C'est justement un des amis les plus proches de Camus, le poète René Char, qu´Elisabeth essaie de rencontrer, mais celui-ci lui répond par une lettre déclinant le rendez-vous et lui suggérant de parler avec un autre ami de Camus, Louis Guilloux.   


Louis Guilloux   

Elisabeth lit les livres de Louis Guilloux et fait le déplacement à Saint-Brieuc où l´écrivain habite presque tout le temps (sauf quand il doit séjourner à Paris où il a un petit appartement). Arrivée donc en Bretagne, Elisabeth rencontre un homme réservé qui se méfie des journalistes. Néanmoins, au fil de leurs échanges, elle découvre un homme charmant, fraternel et solidaire pour qui la littérature et la vie sont de véritables écoles d´amitié. Un homme qui avait raté d´un cheveu le Goncourt en 1935 avec son magnifique roman Le sang noir, qui avait remporté le Renaudot en 1949 avec Le jeu de patience, et le Grand Prix de l´Académie Française en 1973 pour l´ensemble de son œuvre. Enfin, un homme qui avait intégré le voyage des écrivains français en URSS avec André Gide en 1936 et avait aidé les réfugiés républicains espagnols lors de La Guerre d´Espagne.
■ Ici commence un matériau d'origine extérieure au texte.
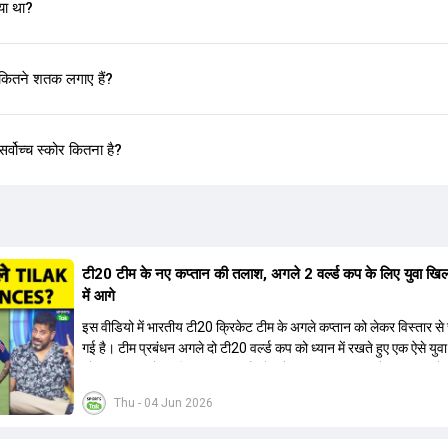
या था?
ितने शतक लगाए हैं?
वोच्च स्कोर कितना है?
टी20 टीम के नए कप्तान की तलाश, अगले 2 वर्ल्ड कप के लिए युवा खिला
में आगे
इस वीडियो में भारतीय टी20 क्रिकेट टीम के अगले कप्तान को लेकर विस्तार से 
गई है। टीम प्रबंधन अगले दो टी20 वर्ल्ड कप को ध्यान में रखते हुए एक ऐसे युव
को कप्तान बनाने पर विचार कर रहा है जो लंबे समय तक टीम का नेतृत्व कर सके। 
बताया गया है कि टी20 टीम को टेस्ट और वनडे टीम से अलग रखा गया है। कप्त
Thu - 04 Jun 2026
में कुछ ऐसे युवा खिलाड़ी शामिल हैं जिनके पास घरेलू क्रिकेट में कप्तानी का अनुभ
जबकि कुछ ऐसे भी हैं जिनके पास अनुभव नहीं है लेकिन उम्र उनके पक्ष में है। द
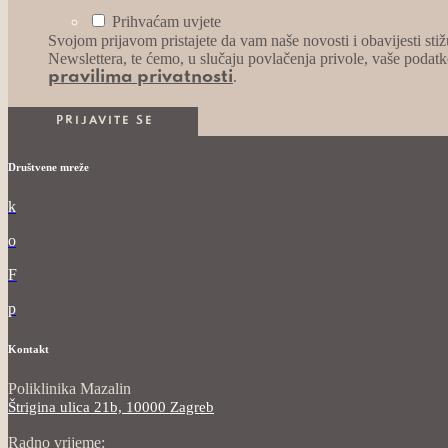
Prihvaćam uvjete
Svojom prijavom pristajete da vam naše novosti i obavijesti st
Newslettera, te ćemo, u slučaju povlačenja privole, vaše podatk
.
pravilima privatnosti
Društvene mreže
k
o
F
p
Kontakt
Poliklinika Mazalin
Štrigina ulica 21b, 10000 Zagreb
Radno vrijeme:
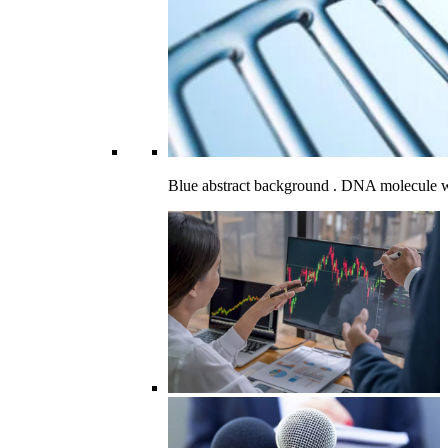
Blue abstract background . DNA molecule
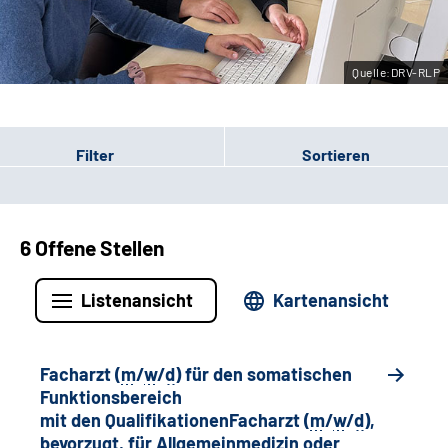
Leichte Sprache
Quelle:DRV-RLP
Gebärdensprache
Filter
Sortieren
6 Offene Stellen
Listenansicht
Kartenansicht
Facharzt (
m
/
w
/
d
) für den somatischen
Funktionsbereich
mit den QualifikationenFacharzt (
m
/
w
/
d
),
bevorzugt, für Allgemeinmedizin oder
Donc, il n´était pas vraiment dans l´ombre, contrairement à ce que l´on pensait souvent. Quoi qu´il en soit, il reconnaissait, comme il a dit une fois à Elisabeth, qu´il lui aurait fallu faire un pas de plus pour atteindre le sommet : « J´ai eu de la chance, mais surtout des amis. Si je devais résumer ma vie, je dirais que j´ai eu le même parcours que Raymond Poulidor. Lui et moi, on a raté le maillot jaune de peu ».  La sagesse de Louis Guilloux offrira à Elisabeth la clé pour se réconcilier avec son passé. À son tour, elle l´aidera à retrouver un amour perdu. 

L´ami Louis de Sylvie Le Bihan est un roman émouvant qui ne peut qu'éblouir tous ceux qui font de l´amitié une patrie. 

Sylvie Le Bihan, L´ami Louis, éditions Denoël, Paris, août 2025.